-
Notifications
You must be signed in to change notification settings - Fork 64
Description
Endpoint: /VariantValidator/tools/gene2transcripts_v2/{gene_query}/{limit_transcripts}/{transcript_set}/{genome_build}
Not all genes return a correct response when trying to query the database. There is a list of about 73 HGNC ID that will not provide the correct output when requesting data. There are 2 ways it can fail.
1)
E.g, searching for HGNC:32700 returns the following response:
URL: https://rest.variantvalidator.org/VariantValidator/tools/gene2transcripts_v2/HGNC%3A32700/mane_select/all/GRCh38?content-type=application%2Fjson
Response Body:
[
{
"error": "Unable to recognise gene symbol DNAAF19",
"requested_symbol": "DNAAF19"
}
]
This might be because the record matching this query in a specific table is updated to new gene symbol DNAAF19, however the original symbol for this record is CCDC103, so doesn't match it. When trying to search using the old gene symbol gives you an accurate output
Response Body:
[
{
"current_name": "coiled-coil domain containing 103",
"current_symbol": "CCDC103",
"hgnc": "HGNC:32700",
"previous_symbol": "",
"requested_symbol": "CCDC103",
"transcripts": [
Also note that trying to search using "DNAAF19" also gives the same "Unable to recognise DNAAF19 symbol"
Discovery: Itebbs22/SoftwareDevelopmentVIMMO#19
2)
Potentially due to not having a record or for unknown reason some gene symbols throws out an internal server error.
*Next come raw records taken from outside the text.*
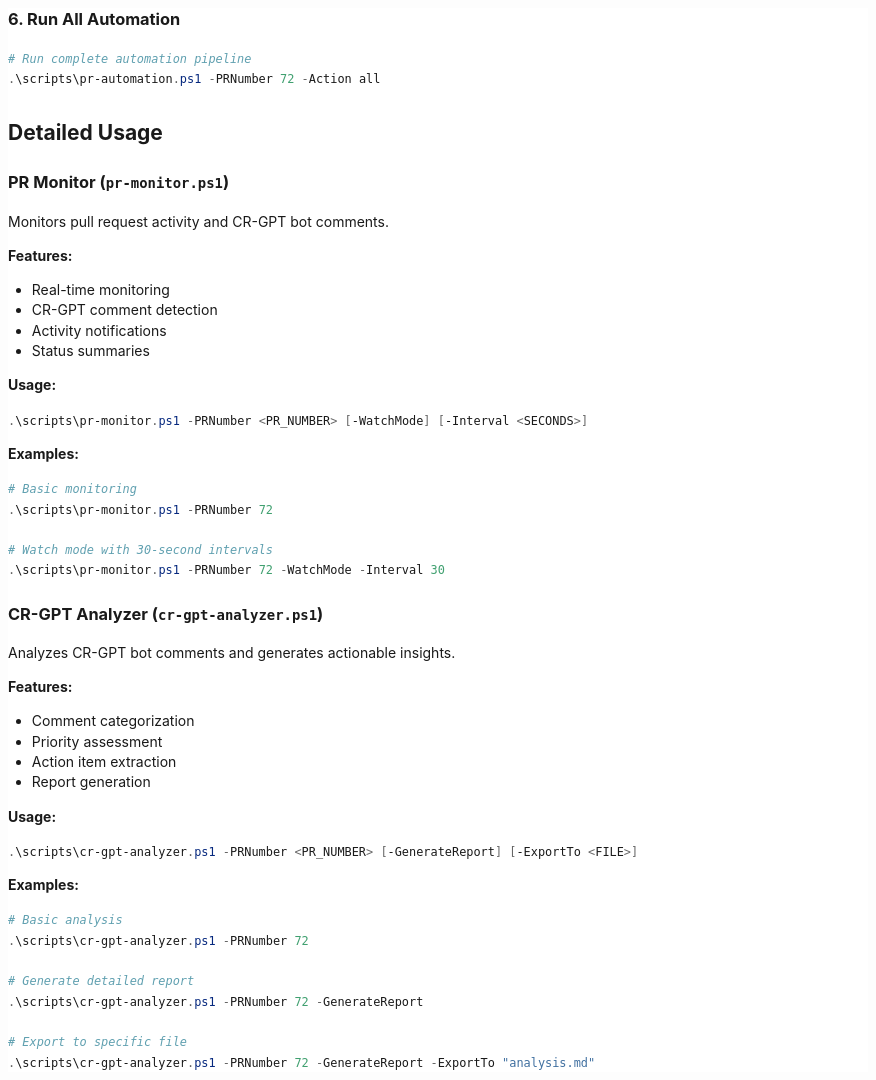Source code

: ### 6. Run All Automation
```powershell
# Run complete automation pipeline
.\scripts\pr-automation.ps1 -PRNumber 72 -Action all
```

## Detailed Usage

### PR Monitor (`pr-monitor.ps1`)
Monitors pull request activity and CR-GPT bot comments.

**Features:**
- Real-time monitoring
- CR-GPT comment detection
- Activity notifications
- Status summaries

**Usage:**
```powershell
.\scripts\pr-monitor.ps1 -PRNumber <PR_NUMBER> [-WatchMode] [-Interval <SECONDS>]
```

**Examples:**
```powershell
# Basic monitoring
.\scripts\pr-monitor.ps1 -PRNumber 72

# Watch mode with 30-second intervals
.\scripts\pr-monitor.ps1 -PRNumber 72 -WatchMode -Interval 30
```

### CR-GPT Analyzer (`cr-gpt-analyzer.ps1`)
Analyzes CR-GPT bot comments and generates actionable insights.

**Features:**
- Comment categorization
- Priority assessment
- Action item extraction
- Report generation

**Usage:**
```powershell
.\scripts\cr-gpt-analyzer.ps1 -PRNumber <PR_NUMBER> [-GenerateReport] [-ExportTo <FILE>]
```

**Examples:**
```powershell
# Basic analysis
.\scripts\cr-gpt-analyzer.ps1 -PRNumber 72

# Generate detailed report
.\scripts\cr-gpt-analyzer.ps1 -PRNumber 72 -GenerateReport

# Export to specific file
.\scripts\cr-gpt-analyzer.ps1 -PRNumber 72 -GenerateReport -ExportTo "analysis.md"
```
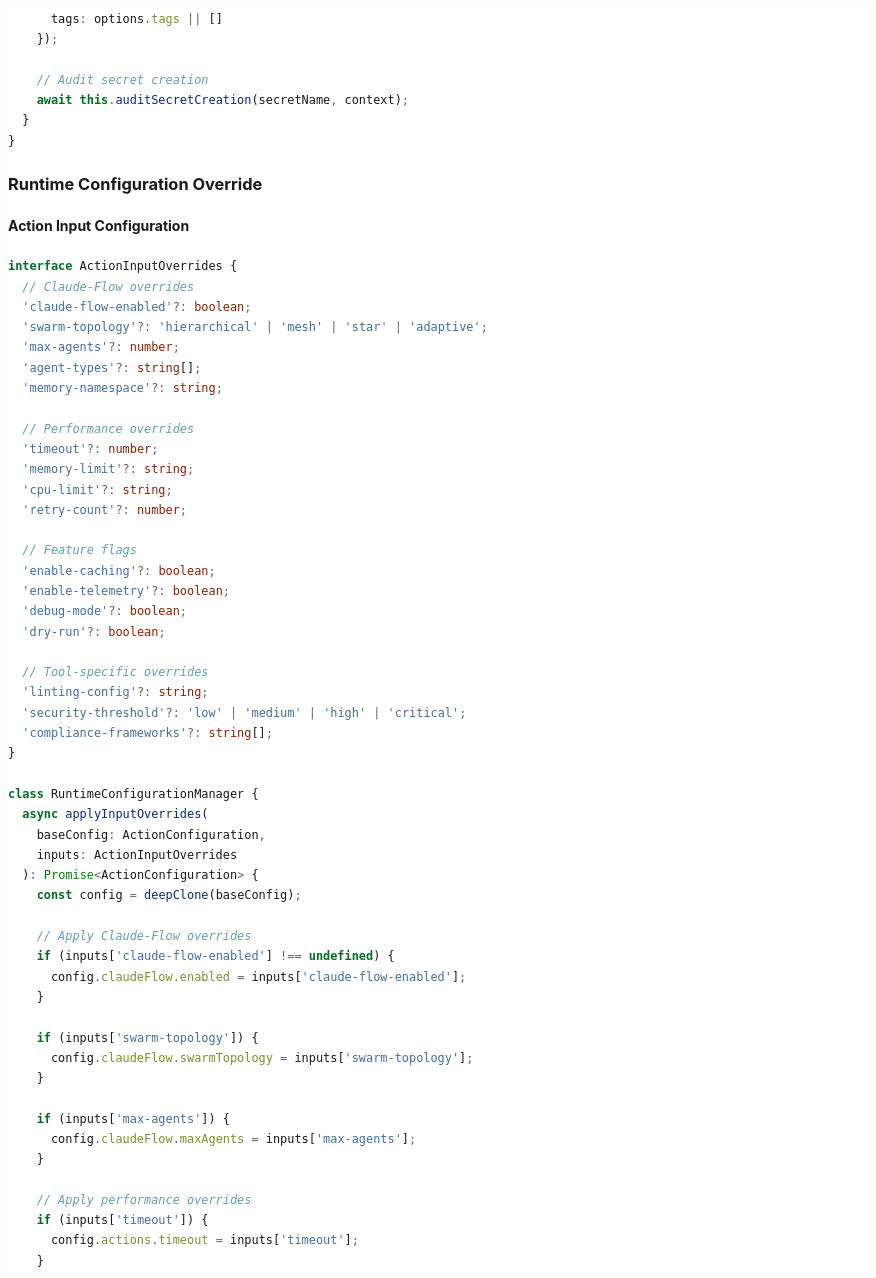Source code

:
 ```typescript
      tags: options.tags || []
    });
    
    // Audit secret creation
    await this.auditSecretCreation(secretName, context);
  }
}
```

### Runtime Configuration Override

#### Action Input Configuration
```typescript
interface ActionInputOverrides {
  // Claude-Flow overrides
  'claude-flow-enabled'?: boolean;
  'swarm-topology'?: 'hierarchical' | 'mesh' | 'star' | 'adaptive';
  'max-agents'?: number;
  'agent-types'?: string[];
  'memory-namespace'?: string;
  
  // Performance overrides
  'timeout'?: number;
  'memory-limit'?: string;
  'cpu-limit'?: string;
  'retry-count'?: number;
  
  // Feature flags
  'enable-caching'?: boolean;
  'enable-telemetry'?: boolean;
  'debug-mode'?: boolean;
  'dry-run'?: boolean;
  
  // Tool-specific overrides
  'linting-config'?: string;
  'security-threshold'?: 'low' | 'medium' | 'high' | 'critical';
  'compliance-frameworks'?: string[];
}

class RuntimeConfigurationManager {
  async applyInputOverrides(
    baseConfig: ActionConfiguration,
    inputs: ActionInputOverrides
  ): Promise<ActionConfiguration> {
    const config = deepClone(baseConfig);
    
    // Apply Claude-Flow overrides
    if (inputs['claude-flow-enabled'] !== undefined) {
      config.claudeFlow.enabled = inputs['claude-flow-enabled'];
    }
    
    if (inputs['swarm-topology']) {
      config.claudeFlow.swarmTopology = inputs['swarm-topology'];
    }
    
    if (inputs['max-agents']) {
      config.claudeFlow.maxAgents = inputs['max-agents'];
    }
    
    // Apply performance overrides
    if (inputs['timeout']) {
      config.actions.timeout = inputs['timeout'];
    }
```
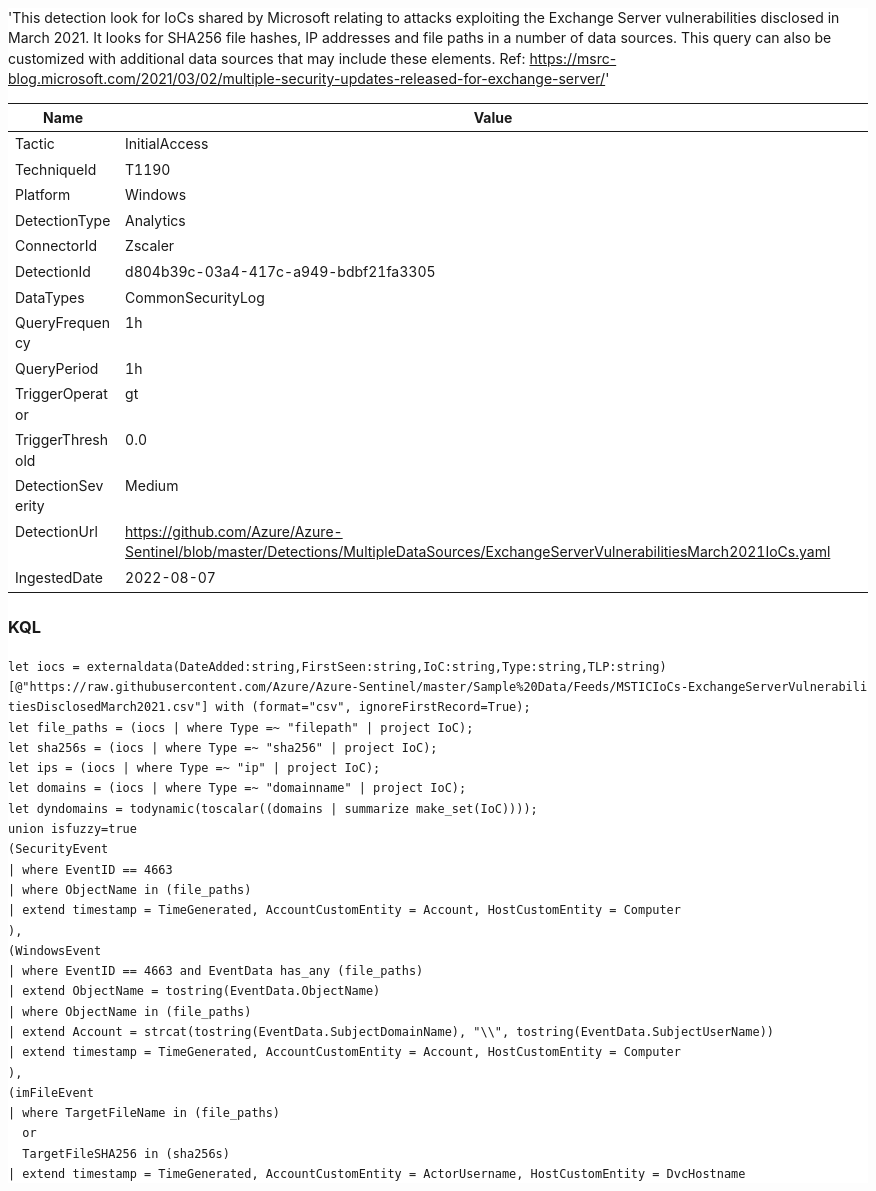 'This detection look for IoCs shared by Microsoft relating to attacks exploiting the Exchange Server vulnerabilities disclosed in March 2021. It looks for SHA256 file hashes, IP addresses and file paths in a number of data sources. This query can also be customized with additional data sources that may include these elements.
Ref: https://msrc-blog.microsoft.com/2021/03/02/multiple-security-updates-released-for-exchange-server/'

|Name | Value |
| --- | --- |
|Tactic | InitialAccess|
|TechniqueId | T1190|
|Platform | Windows|
|DetectionType | Analytics |
|ConnectorId | Zscaler |
|DetectionId | d804b39c-03a4-417c-a949-bdbf21fa3305 |
|DataTypes | CommonSecurityLog |
|QueryFrequency | 1h |
|QueryPeriod | 1h |
|TriggerOperator | gt |
|TriggerThreshold | 0.0 |
|DetectionSeverity | Medium |
|DetectionUrl | https://github.com/Azure/Azure-Sentinel/blob/master/Detections/MultipleDataSources/ExchangeServerVulnerabilitiesMarch2021IoCs.yaml |
|IngestedDate | 2022-08-07 |

### KQL
```kql
let iocs = externaldata(DateAdded:string,FirstSeen:string,IoC:string,Type:string,TLP:string)
[@"https://raw.githubusercontent.com/Azure/Azure-Sentinel/master/Sample%20Data/Feeds/MSTICIoCs-ExchangeServerVulnerabilitiesDisclosedMarch2021.csv"] with (format="csv", ignoreFirstRecord=True);
let file_paths = (iocs | where Type =~ "filepath" | project IoC);
let sha256s = (iocs | where Type =~ "sha256" | project IoC);
let ips = (iocs | where Type =~ "ip" | project IoC);
let domains = (iocs | where Type =~ "domainname" | project IoC);
let dyndomains = todynamic(toscalar((domains | summarize make_set(IoC))));
union isfuzzy=true
(SecurityEvent
| where EventID == 4663
| where ObjectName in (file_paths)
| extend timestamp = TimeGenerated, AccountCustomEntity = Account, HostCustomEntity = Computer
),
(WindowsEvent
| where EventID == 4663 and EventData has_any (file_paths)
| extend ObjectName = tostring(EventData.ObjectName) 
| where ObjectName in (file_paths)
| extend Account = strcat(tostring(EventData.SubjectDomainName), "\\", tostring(EventData.SubjectUserName))
| extend timestamp = TimeGenerated, AccountCustomEntity = Account, HostCustomEntity = Computer
),
(imFileEvent
| where TargetFileName in (file_paths)
  or
  TargetFileSHA256 in (sha256s)
| extend timestamp = TimeGenerated, AccountCustomEntity = ActorUsername, HostCustomEntity = DvcHostname
```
E.g, searching for the gene HGNC:12029 throws server error instead of no match found message.
URL:https://rest.variantvalidator.org/VariantValidator/tools/gene2transcripts_v2/TRAC/False/all/GRCh38?content-type=application%2Fjson
ResponseBody:
<!DOCTYPE HTML PUBLIC "-//IETF//DTD HTML 2.0//EN">
<html><head>
<title>500 Internal Server Error</title>
</head><body>
<h1>Internal Server Error</h1>
<p>The server encountered an internal error or
misconfiguration and was unable to complete
your request.</p>
<p>Please contact the server administrator at
[no address given] to inform them of the time this error occurred,
and the actions you performed just before this error.</p>
<p>More information about this error may be available
in the server error log.</p>
<hr>
<address>Apache Server at rest.variantvalidator.org Port 80</address>
</body></html>
For a list of problem URL please check: https://github.com/Itebbs22/SoftwareDevelopmentVIMMO/blob/BED-HGNC_FIX/problem_url
For a list of problem HGNC:ID please check: https://github.com/Itebbs22/SoftwareDevelopmentVIMMO/blob/BED-HGNC_FIX/prob_gene.txt
However, I'd like to point out that this list also includes when a gene had a match but had an empty transcript value. I have added to this list, as my initial assumption was that it shouldn't return empty values
e.g, when specifically looking for a gene (HGNC:4713) in mane_select transcripts in GRCh38
URL:https://rest.variantvalidator.org/VariantValidator/tools/gene2transcripts_v2/HGNC%3A4713/mane_select/all/GRCh38?content-type=application%2Fjson
Response Body:
[
{
"current_name": "H19 imprinted maternally expressed transcript",
"current_symbol": "H19",
"hgnc": "HGNC:4713",
"previous_symbol": "",
"requested_symbol": "H19",
"transcripts": []
}
]
However if I don't limit it to just mane_select, then we have some records with an accurate output. My code will later be updated to only include genes that have mismatching queries, as mentioned in the 1st section, and URLs that throw an internal error. so the list will only include the problematic ones at a later date.
Also note that This was only done on a very small subset of endpoint for only the genes used in panelapp i.e, on mane_select, Grch38 for each gene and did not test for genes that are not part of the panelapp and on grch37. Which I can update at a later date.
Potential Issue
Also, another issue when setting the limit_transcripts to False seems to fail with an internal server error (might due to bigger genes), due to time out? as it loads for a bit and fails. However, this is not a universal behaviour, as some genes return a good response.
e.g., HGNC:1100(BRCA1)
URL :https://rest.variantvalidator.org/VariantValidator/tools/gene2transcripts_v2/HGNC%3A1100/False/all/GRCh38?content-type=application%2Fjson
not sure why and have not checked other genes for this behaviour.